## To do
Please return all lines in the listing holding the word "defs".

┌─ Supplied records

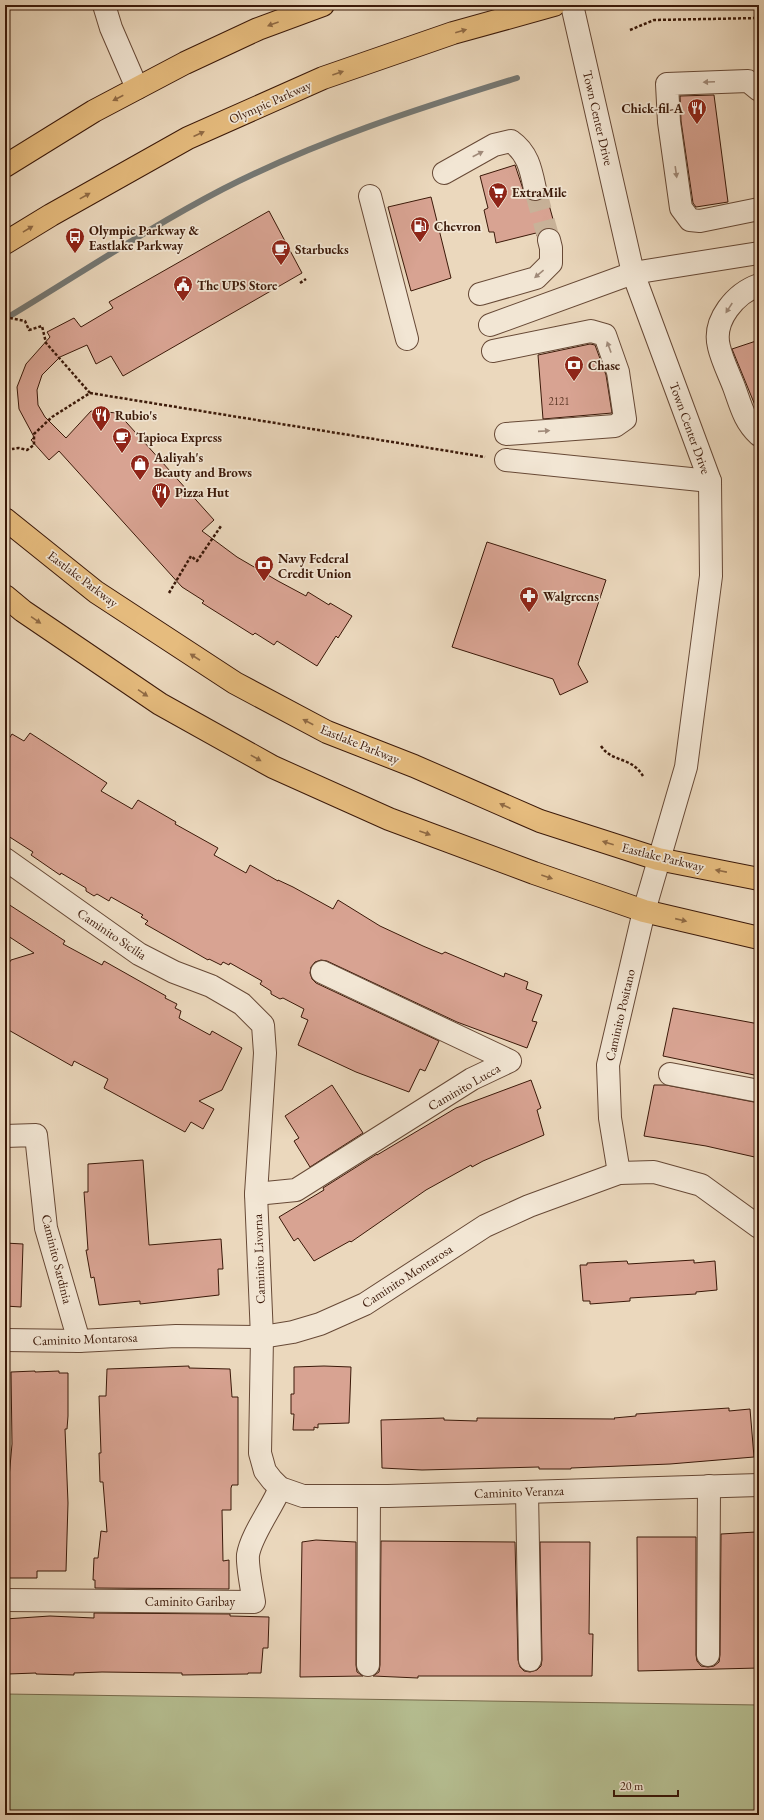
<svg xmlns="http://www.w3.org/2000/svg" width="764" height="1820" viewBox="0 0 764 1820" font-family="'EB Garamond',serif">
	<style>
		.green { fill: #b6bf92; stroke: #786c4e }
		.lines { fill: none; stroke-linecap: round; stroke-linejoin: round }
		.stream { stroke: #757874; stroke-width: 6 }
		.building { fill: #d8a392; stroke: #3b1909 }
		.minor-tunnel { stroke: #c8b299; stroke-width: 22; stroke-dasharray: 22 11; stroke-linecap: butt }
		.minor-casing { stroke: #674936; stroke-width: 24 }
		.major-casing { stroke: #3b1909; stroke-width: 24 }
		.path { stroke: #3b1909; stroke-width: 2.5; stroke-dasharray: 3 2; stroke-linecap: butt }
		.minor { stroke: #f2e6d4; stroke-width: 22 }
		.major { stroke: #e6bc7e; stroke-width: 22 }
		.oneway { fill: #906a44 }
		.oneway2 { fill: #a08a79 }
		.labels { text-anchor: middle; dominant-baseline: central; stroke-width: 3.5; stroke-linejoin: round; paint-order: stroke }
		.number-label { font-size: 11px; fill: #623c2b }
		.street-label { font-size: 13px; fill: #3b1909; stroke: #f2e6d4 }
		.poi-label { font-size: 13px; font-weight: bold; fill: #3b1909; stroke: #f2e6d4; text-anchor: start }
	</style>
	<rect width="100%" height="100%" fill="#ebd8bd"/>
	<filter id="stains"><feTurbulence type="fractalNoise" baseFrequency=".005" numOctaves="4"/><feColorMatrix values="0 0 0 0 .2 0 0 0 0 .09 0 0 0 0 .02 0 0 0 .5 -.17"/></filter>
	<radialGradient id="worn" r=".72"><stop offset=".6" stop-color="#630" stop-opacity="0"/><stop offset="1" stop-color="#630" stop-opacity=".3"/></radialGradient>
	<!-- green -->
	<polygon class="green" points="5,1694 759,1705 759,1815 5,1815"/>
	<g class="lines">
		<!-- stream -->
		<path class="stream" d="M 5,319 C 78,275 148,228 223,189 C 317,141 416,109 517,78"/>
	</g>
	<!-- building -->
	<g class="building">
		<polygon points="714,95 728,202 696,207 693,203 681,121 680,96"/>
		<polygon points="515,165 526,198 532,201 537,201 543,199 546,194 556,230 546,228 541,231 537,236 536,233 496,243 494,232 489,232 484,210 488,208 480,176"/>
		<polygon points="431,197 451,278 411,291 388,207"/>
		<polygon points="269,211 302,273 123,376 111,356 96,364 87,345 60,357 42,375 37,390 38,405 45,417 66,438 91,411 118,413 214,520 202,531 237,557 278,581 306,596 308,592 329,605 330,603 352,616 338,638 336,636 317,666 277,641 274,645 255,633 253,635 202,603 204,601 182,587 59,451 49,460 31,440 34,437 19,409 17,387 26,364 50,337 47,332 74,318 81,327 113,308 109,302"/>
		<polygon points="759,340 759,415 732,349"/>
		<polygon points="590,344 595,345 606,375 612,413 543,419 538,355"/>
		<polygon points="487,542 606,580 578,664 588,682 560,695 553,679 452,647"/>
		<polygon points="30,733 107,783 101,791 132,809 138,800 176,822 175,824 218,848 214,855 246,873 250,865 278,881 278,880 293,887 333,909 338,900 380,926 423,946 442,954 445,952 504,977 505,973 528,982 526,989 542,995 532,1021 537,1022 527,1048 457,1022 327,961 321,960 315,962 311,967 310,973 312,979 316,983 439,1041 425,1071 420,1069 409,1092 356,1072 298,1045 308,1020 301,1017 304,1009 283,998 280,999 271,994 271,991 260,984 262,981 230,963 229,965 223,962 221,965 209,959 208,960 145,924 148,921 141,917 143,915 111,897 109,901 97,894 94,896 86,891 86,888 61,873 60,875 31,855 33,852 5,834 5,745 12,734 24,741"/>
		<polygon points="5,902 65,941 63,944 102,965 104,961 166,996 165,998 177,1004 175,1008 181,1011 179,1018 210,1035 212,1031 242,1048 222,1090 199,1101 214,1109 203,1129 191,1122 185,1132 104,1088 108,1079 74,1061 72,1066 5,1028 5,970 11,960 34,953 5,934"/>
		<polygon points="673,1008 759,1024 759,1076 663,1056"/>
		<polygon points="531,1080 541,1108 537,1110 544,1135 483,1161 472,1167 471,1165 426,1190 351,1242 350,1241 314,1261 298,1238 294,1241 279,1217 324,1190 323,1188 377,1154 377,1155 456,1108"/>
		<polygon points="332,1085 363,1133 310,1167 294,1141 299,1138 285,1116"/>
		<polygon points="654,1085 666,1085 759,1103 759,1158 706,1146 644,1136"/>
		<polygon points="143,1160 149,1245 221,1239 223,1269 218,1269 219,1295 140,1304 140,1301 99,1305 94,1277 91,1278 86,1250 88,1250 84,1192 88,1192 88,1164"/>
		<polygon points="5,1243 23,1244 21,1307 5,1306"/>
		<polygon points="694,1260 694,1263 715,1261 717,1290 696,1292 696,1294 630,1298 630,1301 590,1304 590,1301 583,1301 580,1265 587,1265 587,1263 627,1261 628,1264"/>
		<polygon points="189,1366 189,1368 230,1369 232,1397 238,1397 238,1485 232,1485 231,1488 231,1510 222,1510 223,1561 229,1560 229,1589 95,1588 95,1580 93,1580 94,1558 98,1558 101,1531 107,1532 103,1482 100,1482 99,1453 101,1453 99,1396 106,1396 107,1369"/>
		<polygon points="324,1366 351,1367 349,1423 318,1424 318,1428 314,1427 314,1430 293,1430 294,1414 291,1414 291,1394 294,1394 294,1367"/>
		<polygon points="35,1371 35,1372 59,1371 59,1373 68,1373 68,1416 67,1429 65,1429 68,1503 66,1571 37,1571 37,1578 9,1578 9,1574 7,1575 9,1478 12,1444 11,1372"/>
		<polygon points="729,1408 729,1411 750,1409 754,1457 670,1464 571,1468 571,1469 539,1469 539,1467 422,1470 382,1468 381,1420 444,1418 444,1420 477,1421 477,1418 615,1419 614,1418 636,1416 636,1414"/>
		<polygon points="756,1532 759,1534 759,1668 638,1671 637,1537 696,1537 696,1655 697,1661 701,1666 708,1667 714,1666 719,1662 720,1655 721,1534"/>
		<polygon points="316,1540 356,1542 356,1665 357,1672 363,1676 300,1677 302,1542"/>
		<polygon points="381,1541 515,1542 518,1660 520,1667 524,1671 530,1672 537,1670 541,1666 542,1660 540,1542 590,1542 589,1634 593,1634 592,1676 418,1676 418,1678 373,1676 379,1672 380,1665"/>
		<polygon points="94,1613 230,1614 230,1616 269,1617 268,1648 263,1648 261,1673 248,1673 248,1674 182,1675 182,1673 102,1672 74,1673 74,1675 36,1674 36,1673 8,1674 8,1672 5,1672 5,1619 50,1616 94,1618"/>
	</g>
	<g class="lines">
		<!-- minor-tunnel -->
		<polyline class="minor-tunnel" points="535,189 549,240"/>
		<!-- minor casing -->
		<g class="minor-casing">
			<g id="minor">
				<polyline points="104,5 111,28 137,88"/>
				<polyline points="572,5 633,273 710,481 711,576 686,767 644,911 608,1065 610,1118 619,1173"/>
				<polyline points="759,90 748,81 667,84 669,122 681,208 690,220 700,221 759,209"/>
				<path d="M 444,173 L 494,145 L 511,141 C 528,153 531,170 535,189"/>
				<polyline points="370,196 407,339"/>
				<path d="M 759,285 C 736,293 712,320 719,347 C 722,360 729,374 734,387 C 741,406 744,421 759,435"/>
				<polyline points="480,294 536,278 551,263 551,248 549,240"/>
				<polyline points="490,325 633,273 759,253"/>
				<polyline points="493,351 591,331 605,335 618,372 625,419 615,426 506,434"/>
				<polyline points="506,460 710,481"/>
				<polyline points="5,859 139,954 174,972 211,986 242,1004 263,1025 265,1053 256,1194 262,1337 260,1453 265,1471 272,1480 280,1488 303,1496 388,1496 759,1485"/>
				<polyline points="670,1074 759,1091"/>
				<polyline points="5,1136 36,1135 46,1228 79,1341"/>
				<polyline points="256,1194 296,1190 472,1079 510,1061 322,972"/>
				<polyline points="5,1340 79,1341 176,1336 262,1337 293,1332 320,1324 365,1304 485,1226 529,1206 619,1173 654,1172 701,1185 759,1227"/>
				<polyline points="527,1492 530,1660"/>
				<path d="M 5,1600 L 254,1602 C 252,1590 247,1566 248,1555 C 251,1535 272,1508 280,1488"/>
				<polyline points="708,1655 709,1486"/>
				<polyline points="368,1665 369,1496"/>
			</g>
		</g>
		<!-- major casing -->
		<g class="major-casing">
			<g id="major">
				<polyline points="5,166 94,111 185,63 258,29 323,5"/>
				<polyline points="5,243 51,215 188,138 323,78 453,33 554,5"/>
				<polyline points="5,519 96,592 235,683 327,732 414,766 540,821 658,859 759,879"/>
				<polyline points="5,596 23,611 160,704 273,767 389,819 534,873 644,911 759,938"/>
			</g>
		</g>
		<!-- path -->
		<g class="path">
			<polyline points="630,30 654,20 759,18"/>
			<polyline points="300,283 306,279"/>
			<polyline points="5,317 25,321 29,330 42,326 46,343 90,393 52,417 34,434 34,445 27,450 19,448 12,449"/>
			<polyline points="90,393 485,457"/>
			<polyline points="169,593 191,556 197,561 221,526"/>
			<path d="M 601,746 C 612,763 631,756 643,776"/>
		</g>
		<!-- minor -->
		<use href="#minor" class="minor"/>
		<!-- major -->
		<use href="#major" class="major"/>
	</g>
	<!-- one-way arrows -->
	<defs><path id="oneway-solid" d="M-6-.8H1V-3.2L6.5 0L1 3.2V.8H-6Z"/></defs>
	<g class="oneway">
		<use href="#oneway-solid" transform="translate(273 24) rotate(160)"/>
		<use href="#oneway-solid" transform="translate(461 31) rotate(-16)"/>
		<use href="#oneway-solid" transform="translate(338 73) rotate(-19)"/>
		<use href="#oneway-solid" transform="translate(118 98) rotate(153)"/>
		<use href="#oneway-solid" transform="translate(199 134) rotate(-24)"/>
		<use href="#oneway-solid" transform="translate(85 196) rotate(-29)"/>
		<use href="#oneway-solid" transform="translate(28 229) rotate(-31)"/>
		<use href="#oneway-solid" transform="translate(36 620) rotate(34)"/>
		<use href="#oneway-solid" transform="translate(195 657) rotate(-147)"/>
		<use href="#oneway-solid" transform="translate(143 693) rotate(34)"/>
		<use href="#oneway-solid" transform="translate(308 722) rotate(-152)"/>
		<use href="#oneway-solid" transform="translate(256 758) rotate(29)"/>
		<use href="#oneway-solid" transform="translate(505 806) rotate(-156)"/>
		<use href="#oneway-solid" transform="translate(425 833) rotate(20)"/>
		<use href="#oneway-solid" transform="translate(608 843) rotate(-162)"/>
		<use href="#oneway-solid" transform="translate(721 871) rotate(-169)"/>
		<use href="#oneway-solid" transform="translate(547 877) rotate(19)"/>
		<use href="#oneway-solid" transform="translate(681 920) rotate(13)"/>
	</g>
	<g class="oneway2">
		<use href="#oneway-solid" transform="translate(709 82) rotate(178)"/>
		<use href="#oneway-solid" transform="translate(478 154) rotate(-27)"/>
		<use href="#oneway-solid" transform="translate(676 172) rotate(82)"/>
		<use href="#oneway-solid" transform="translate(539 274) rotate(140)"/>
		<use href="#oneway-solid" transform="translate(729 308) rotate(123)"/>
		<use href="#oneway-solid" transform="translate(609 347) rotate(-110)"/>
		<use href="#oneway-solid" transform="translate(544 431) rotate(-4)"/>
	</g>
	<!-- icons -->
	<defs>
		<g id="restaurant-pin" transform="scale(1)"><path d="M0 17L-7.5 6A9.5 9.5 0 1 1 7.5 6Z" fill="#8f2418" stroke="#f2e6d4"/><path d="M-5-6h1v4h1v-4h1v4h1v-4h1v5L-1.5 .5V6h-2V.5L-5-1ZM5-6V6H3V1.5H1.5Q1.5-4 5-6Z" fill="#fff"/></g>
		<g id="supermarket-pin" transform="scale(1)"><path d="M0 17L-7.5 6A9.5 9.5 0 1 1 7.5 6Z" fill="#8f2418" stroke="#f2e6d4"/><path d="M-6-5.5h2.5l.6 2H6L4.5 2H-2.5L-4.4-4H-6ZM-1.5 3.2a1.3 1.3 0 1 0 .1 0ZM3 3.2a1.3 1.3 0 1 0 .1 0Z" fill="#fff"/></g>
		<g id="fuel-pin" transform="scale(1)"><path d="M0 17L-7.5 6A9.5 9.5 0 1 1 7.5 6Z" fill="#8f2418" stroke="#f2e6d4"/><path d="M-5.5-6h7V0h2V4h1.3V-2.5L3-4.5l.8-.8L6-3V5H2.5V1h-1V6h-7ZM-4.2-4.7v3.2H.2V-4.7Z" fill="#fff"/></g>
		<g id="bus-pin" transform="scale(1)"><path d="M0 17L-7.5 6A9.5 9.5 0 1 1 7.5 6Z" fill="#8f2418" stroke="#f2e6d4"/><path d="M-5-6H5V4H4V6H2V4H-2V6H-4V4H-5ZM-3.5-4V0h7V-4ZM-3.5 1.2v1.5H-2V1.2ZM2 1.2v1.5H3.5V1.2Z" fill="#fff"/></g>
		<g id="cafe-pin" transform="scale(1)"><path d="M0 17L-7.5 6A9.5 9.5 0 1 1 7.5 6Z" fill="#8f2418" stroke="#f2e6d4"/><path d="M-5.5-4.5H6V0H3Q3 3.5 0 3.5H-2.5Q-5.5 3.5-5.5 0ZM3-3.2v2h1.7v-2ZM-6 4.5H4V6H-6Z" fill="#fff"/></g>
		<g id="civic-pin" transform="scale(1)"><path d="M0 17L-7.5 6A9.5 9.5 0 1 1 7.5 6Z" fill="#8f2418" stroke="#f2e6d4"/><path d="M-.6-6.5H3V-4.5H.6V-3L4-1V1h2V6H-6V1h2V-1L-.6-3ZM-1.2 2.5V6h2.4V2.5Z" fill="#fff"/></g>
		<g id="bank-pin" transform="scale(1)"><path d="M0 17L-7.5 6A9.5 9.5 0 1 1 7.5 6Z" fill="#8f2418" stroke="#f2e6d4"/><path d="M-6-4H6V4H-6ZM0-2.3a2.3 2.3 0 1 0 0 4.6a2.3 2.3 0 1 0 0-4.6Z" fill="#fff"/></g>
		<g id="shop-pin" transform="scale(1)"><path d="M0 17L-7.5 6A9.5 9.5 0 1 1 7.5 6Z" fill="#8f2418" stroke="#f2e6d4"/><path d="M-5-2.5h2.3a2.7 3.5 0 0 1 5.4 0H5L5.5 6h-11ZM-1.5-2.5h3a1.5 2.3 0 0 0-3 0Z" fill="#fff"/></g>
		<g id="pharmacy-pin" transform="scale(1)"><path d="M0 17L-7.5 6A9.5 9.5 0 1 1 7.5 6Z" fill="#8f2418" stroke="#f2e6d4"/><path d="M-2-6h4v4h4v4h-4v4h-4v-4h-4v-4h4Z" fill="#fff"/></g>
	</defs>
	<g fill-rule="evenodd">
		<use href="#restaurant-pin" x="697" y="108"/>
		<use href="#supermarket-pin" x="498" y="192"/>
		<use href="#fuel-pin" x="420" y="226"/>
		<use href="#bus-pin" x="75" y="237"/>
		<use href="#cafe-pin" x="281" y="249"/>
		<use href="#civic-pin" x="183" y="285"/>
		<use href="#bank-pin" x="574" y="365"/>
		<use href="#restaurant-pin" x="101" y="415"/>
		<use href="#cafe-pin" x="122" y="437"/>
		<use href="#shop-pin" x="140" y="464"/>
		<use href="#restaurant-pin" x="161" y="492"/>
		<use href="#bank-pin" x="264" y="565"/>
		<use href="#pharmacy-pin" x="529" y="596"/>
	</g>
	<g class="labels">
		<!-- number labels -->
		<g class="number-label">
			<text x="559" y="401">2121</text>
		</g>
		<!-- street labels -->
		<g class="street-label">
			<text transform="translate(270 102) rotate(-24)">Olympic Parkway</text>
			<text transform="translate(598 118) rotate(77)">Town Center Drive</text>
			<text transform="translate(690 428) rotate(70)">Town Center Drive</text>
			<text transform="translate(83 579) rotate(37)">Eastlake Parkway</text>
			<text transform="translate(360 744) rotate(22)">Eastlake Parkway</text>
			<text transform="translate(663 857) rotate(14)">Eastlake Parkway</text>
			<text transform="translate(112 934) rotate(34)">Caminito Sicilia</text>
			<text transform="translate(620 1015) rotate(-77)">Caminito Positano</text>
			<text transform="translate(464 1087) rotate(-30)">Caminito Lucca</text>
			<text transform="translate(57 1259) rotate(76)">Caminito Sardinia</text>
			<text transform="translate(259 1259) rotate(-92)">Caminito Livorna</text>
			<text transform="translate(407 1276) rotate(-33)">Caminito Montarosa</text>
			<text transform="translate(85 1339) rotate(-2)">Caminito Montarosa</text>
			<text transform="translate(519 1492) rotate(-2)">Caminito Veranza</text>
			<text x="190" y="1601">Caminito Garibay</text>
		</g>
		<!-- poi labels -->
		<g class="poi-label">
			<text x="683" y="108" text-anchor="end">Chick-fil-A</text>
			<text x="512" y="192">ExtraMile</text>
			<text x="434" y="226">Chevron</text>
			<text x="89" y="230">Olympic Parkway &amp;<tspan x="89" dy="15">Eastlake Parkway</tspan></text>
			<text x="295" y="249">Starbucks</text>
			<text x="197" y="285">The UPS Store</text>
			<text x="588" y="365">Chase</text>
			<text x="115" y="415">Rubio's</text>
			<text x="136" y="437">Tapioca Express</text>
			<text x="154" y="457">Aaliyah's<tspan x="154" dy="15">Beauty and Brows</tspan></text>
			<text x="175" y="492">Pizza Hut</text>
			<text x="278" y="558">Navy Federal<tspan x="278" dy="15">Credit Union</tspan></text>
			<text x="543" y="596">Walgreens</text>
		</g>
	</g>
	<!-- margin -->
	<rect width="764" height="1820" fill="none" stroke="#ebd8bd" stroke-width="20"/>
	<rect x="6" y="6" width="752" height="1808" fill="none" stroke="#3b1909" stroke-width="2"/>
	<rect x="10" y="10" width="744" height="1800" fill="none" stroke="#3b1909"/>
	<!-- scale -->
	<path d="M614 1790v6h64v-6" fill="none" stroke="#3b1909" stroke-width="2"/>
	<text x="620" y="1790" font-size="12" fill="#3b1909" stroke="#f2e6d4" stroke-width="3" paint-order="stroke">20 m</text>
	<rect width="100%" height="100%" filter="url(#stains)"/>
	<rect width="100%" height="100%" fill="url(#worn)"/>
</svg>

└─

## Task result
	<defs><path id="oneway-solid" d="M-6-.8H1V-3.2L6.5 0L1 3.2V.8H-6Z"/></defs>
	<defs>
	</defs>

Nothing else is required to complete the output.